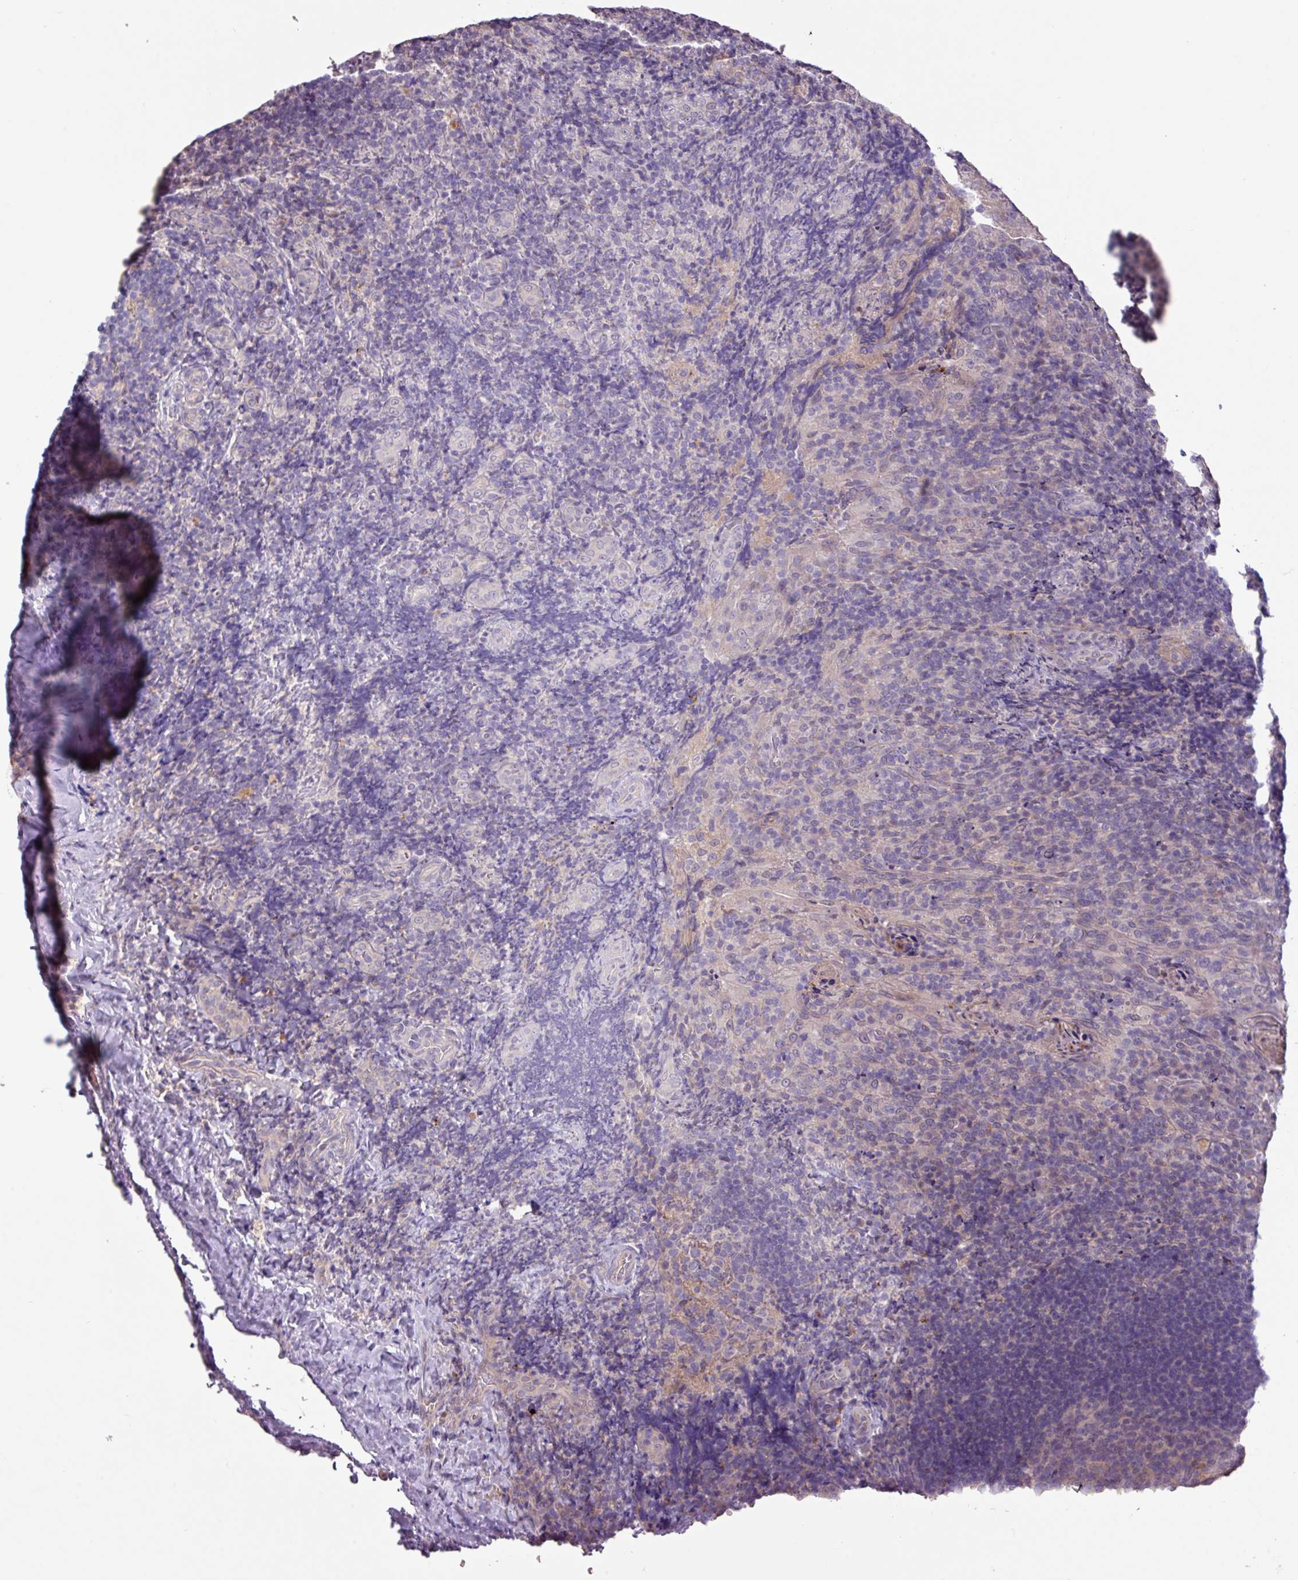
{"staining": {"intensity": "negative", "quantity": "none", "location": "none"}, "tissue": "tonsil", "cell_type": "Germinal center cells", "image_type": "normal", "snomed": [{"axis": "morphology", "description": "Normal tissue, NOS"}, {"axis": "topography", "description": "Tonsil"}], "caption": "The micrograph displays no staining of germinal center cells in unremarkable tonsil. (DAB immunohistochemistry (IHC) with hematoxylin counter stain).", "gene": "PRADC1", "patient": {"sex": "male", "age": 17}}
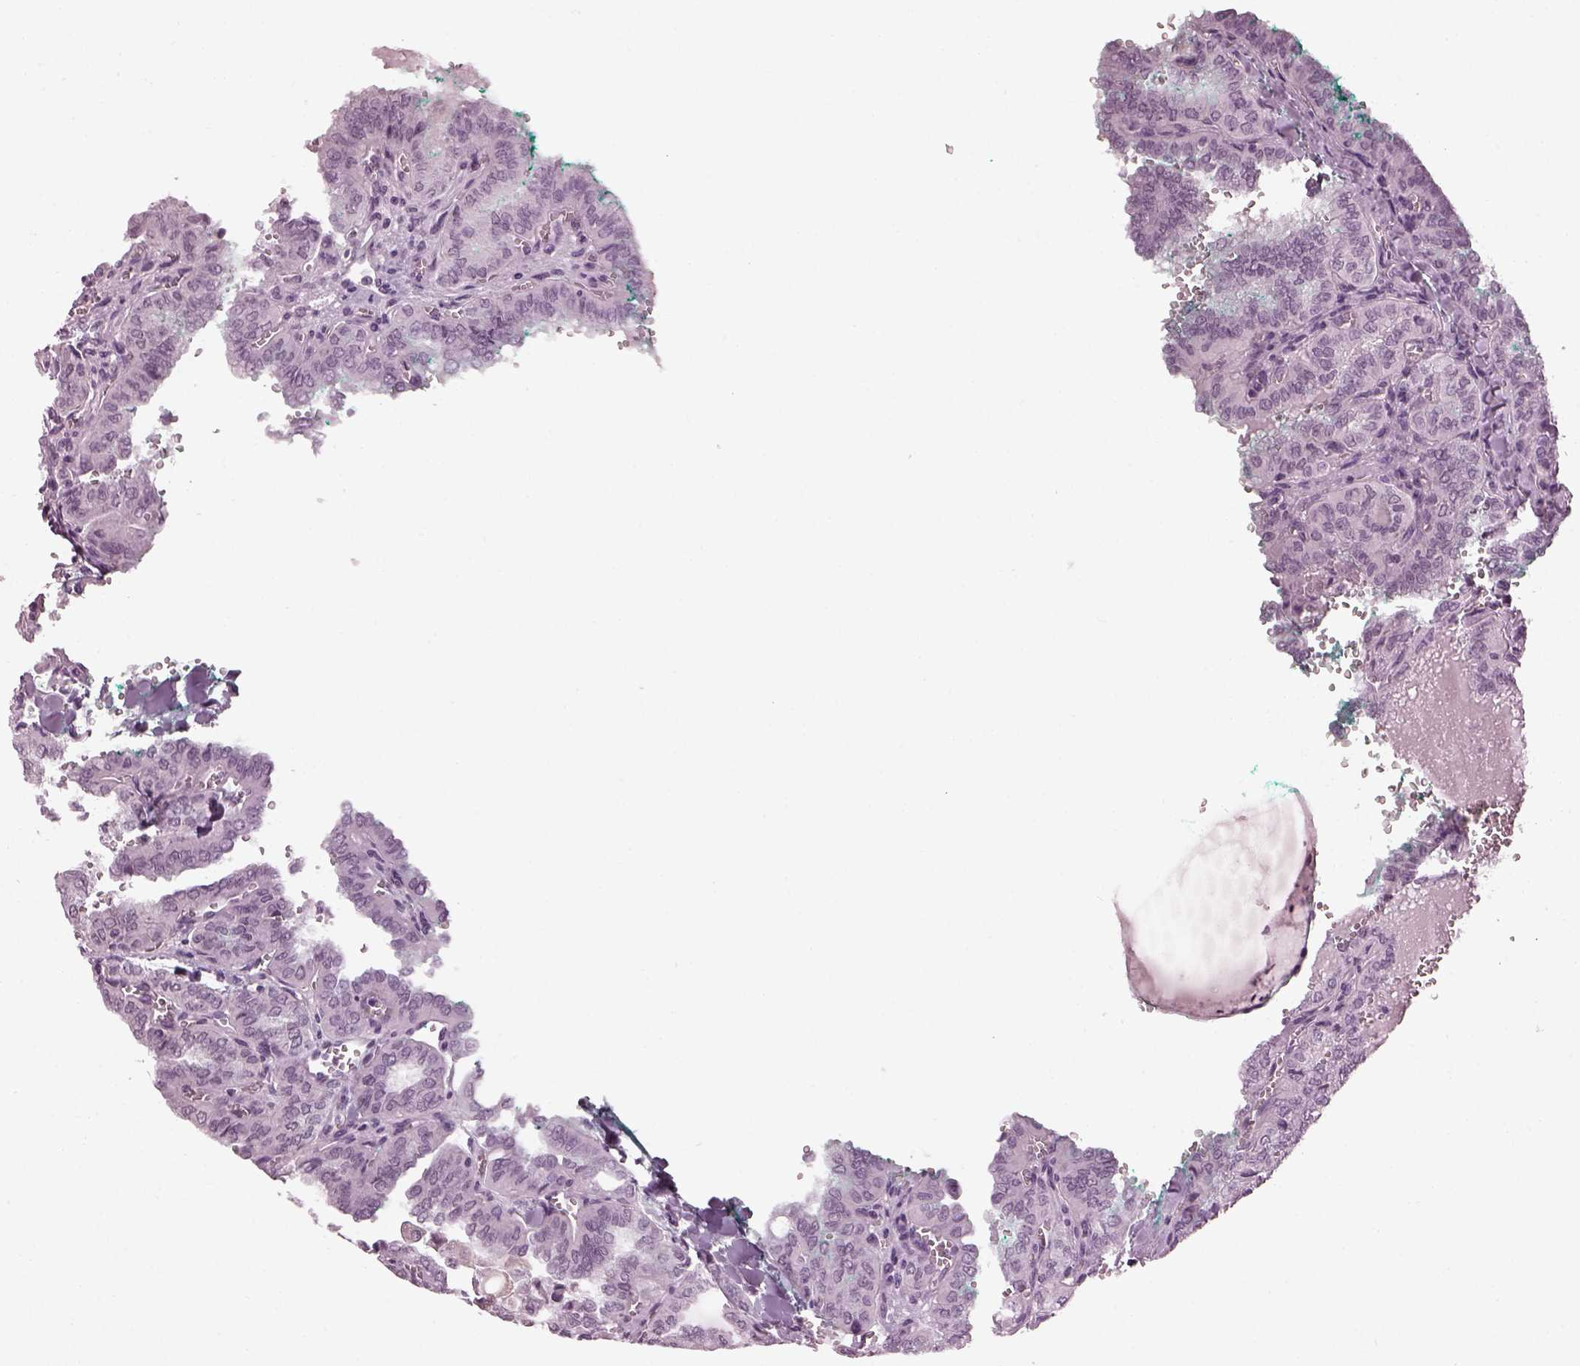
{"staining": {"intensity": "negative", "quantity": "none", "location": "none"}, "tissue": "thyroid cancer", "cell_type": "Tumor cells", "image_type": "cancer", "snomed": [{"axis": "morphology", "description": "Papillary adenocarcinoma, NOS"}, {"axis": "topography", "description": "Thyroid gland"}], "caption": "An immunohistochemistry photomicrograph of thyroid cancer (papillary adenocarcinoma) is shown. There is no staining in tumor cells of thyroid cancer (papillary adenocarcinoma). (DAB immunohistochemistry (IHC) with hematoxylin counter stain).", "gene": "ADGRG2", "patient": {"sex": "female", "age": 41}}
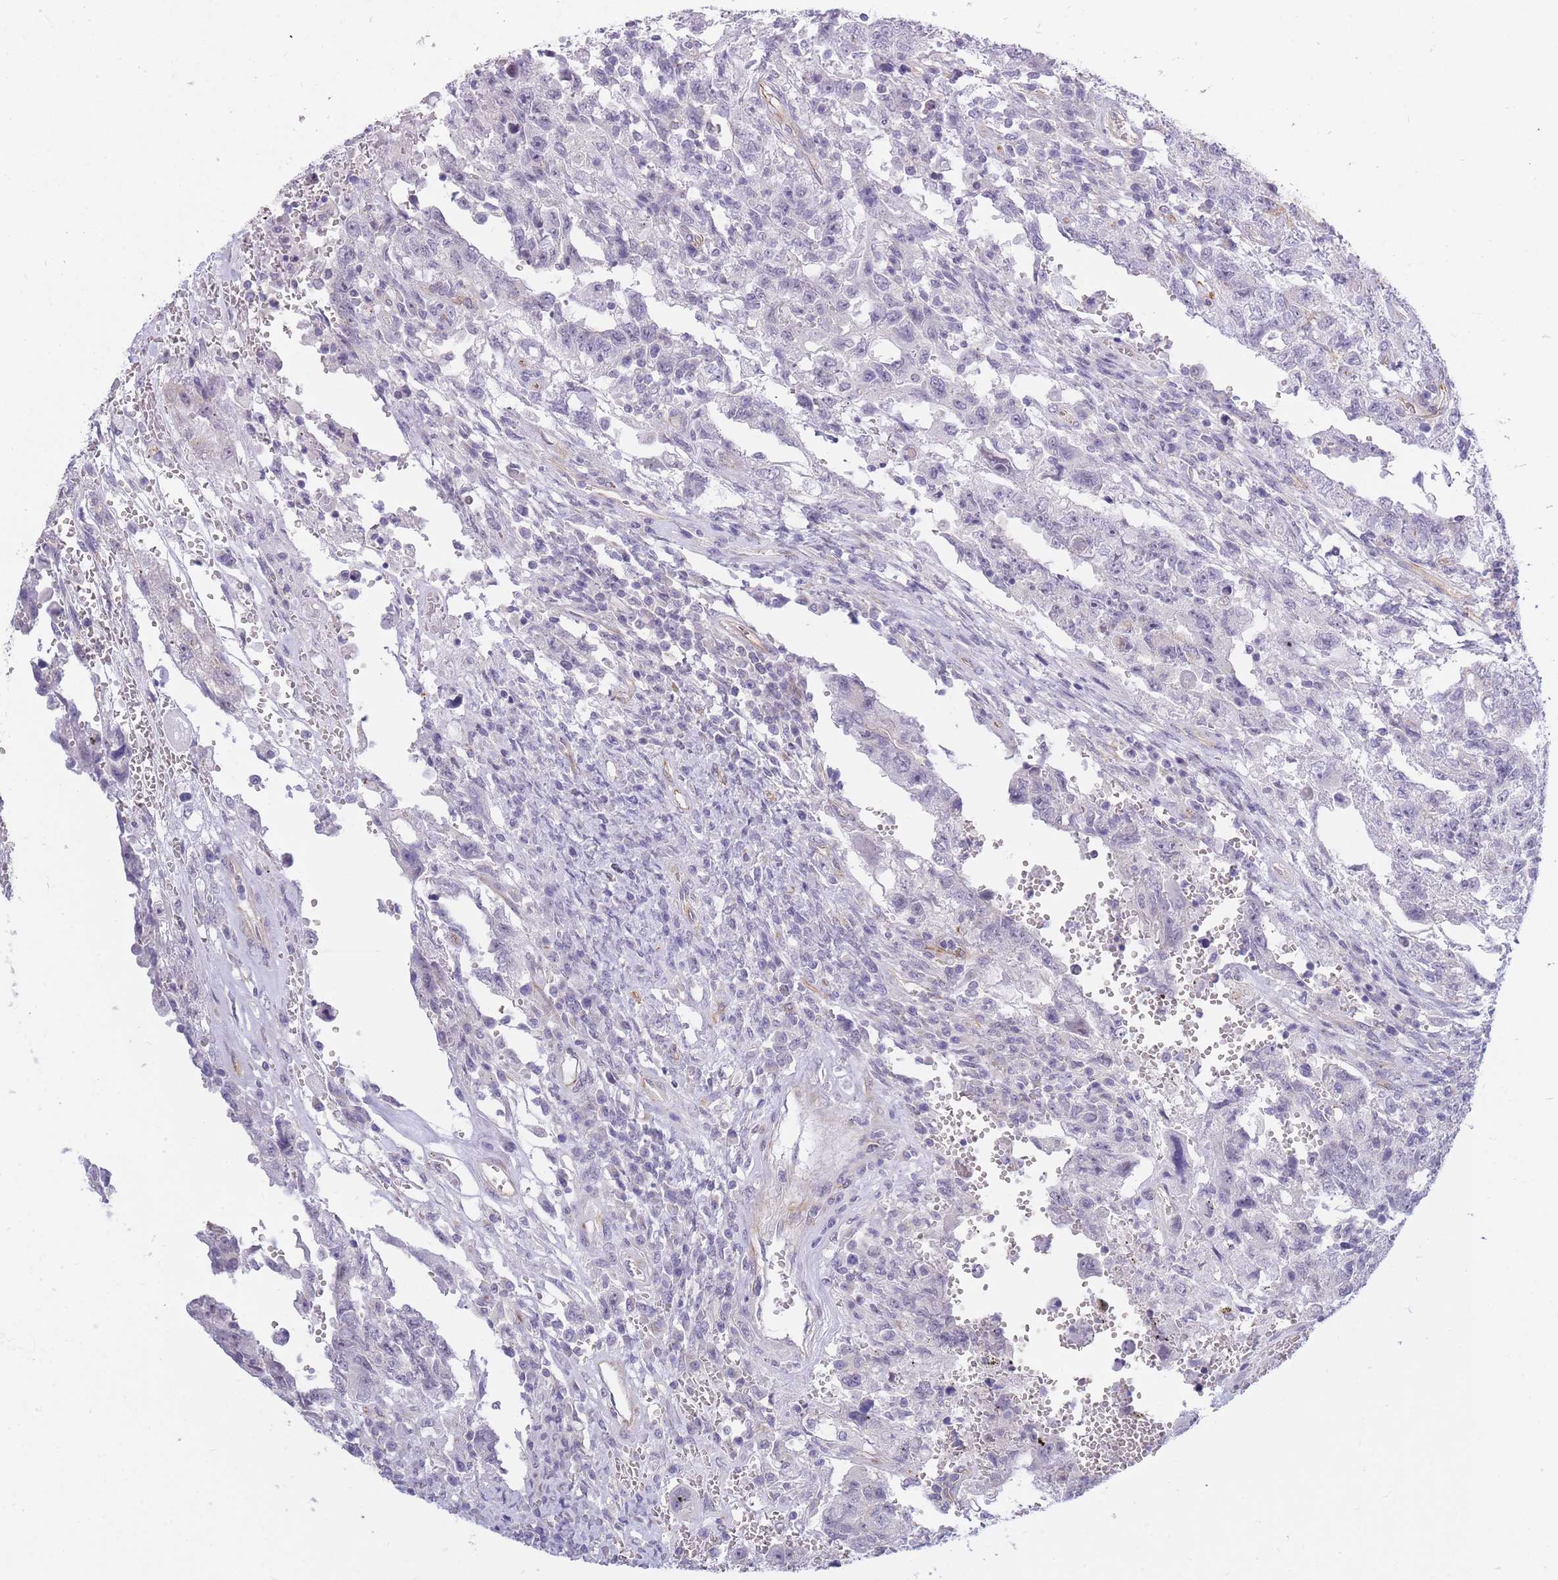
{"staining": {"intensity": "negative", "quantity": "none", "location": "none"}, "tissue": "testis cancer", "cell_type": "Tumor cells", "image_type": "cancer", "snomed": [{"axis": "morphology", "description": "Carcinoma, Embryonal, NOS"}, {"axis": "topography", "description": "Testis"}], "caption": "Immunohistochemical staining of testis embryonal carcinoma demonstrates no significant expression in tumor cells.", "gene": "C19orf25", "patient": {"sex": "male", "age": 26}}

• TASK GOAL:
The listing above needs to be output again exactly. Don't include the pictures.

• YOUR SOLUTION:
{"staining": {"intensity": "negative", "quantity": "none", "location": "none"}, "tissue": "tonsil", "cell_type": "Germinal center cells", "image_type": "normal", "snomed": [{"axis": "morphology", "description": "Normal tissue, NOS"}, {"axis": "topography", "description": "Tonsil"}], "caption": "The micrograph displays no staining of germinal center cells in unremarkable tonsil. (DAB immunohistochemistry (IHC) with hematoxylin counter stain).", "gene": "PRADC1", "patient": {"sex": "male", "age": 17}}
{"staining": {"intensity": "negative", "quantity": "none", "location": "none"}, "tissue": "thyroid cancer", "cell_type": "Tumor cells", "image_type": "cancer", "snomed": [{"axis": "morphology", "description": "Papillary adenocarcinoma, NOS"}, {"axis": "topography", "description": "Thyroid gland"}], "caption": "An immunohistochemistry photomicrograph of thyroid cancer (papillary adenocarcinoma) is shown. There is no staining in tumor cells of thyroid cancer (papillary adenocarcinoma). (DAB immunohistochemistry (IHC) with hematoxylin counter stain).", "gene": "ADGRG2", "patient": {"sex": "female", "age": 41}}
{"staining": {"intensity": "negative", "quantity": "none", "location": "none"}, "tissue": "testis cancer", "cell_type": "Tumor cells", "image_type": "cancer", "snomed": [{"axis": "morphology", "description": "Carcinoma, Embryonal, NOS"}, {"axis": "topography", "description": "Testis"}], "caption": "Immunohistochemical staining of testis embryonal carcinoma demonstrates no significant expression in tumor cells.", "gene": "C19orf25", "patient": {"sex": "male", "age": 26}}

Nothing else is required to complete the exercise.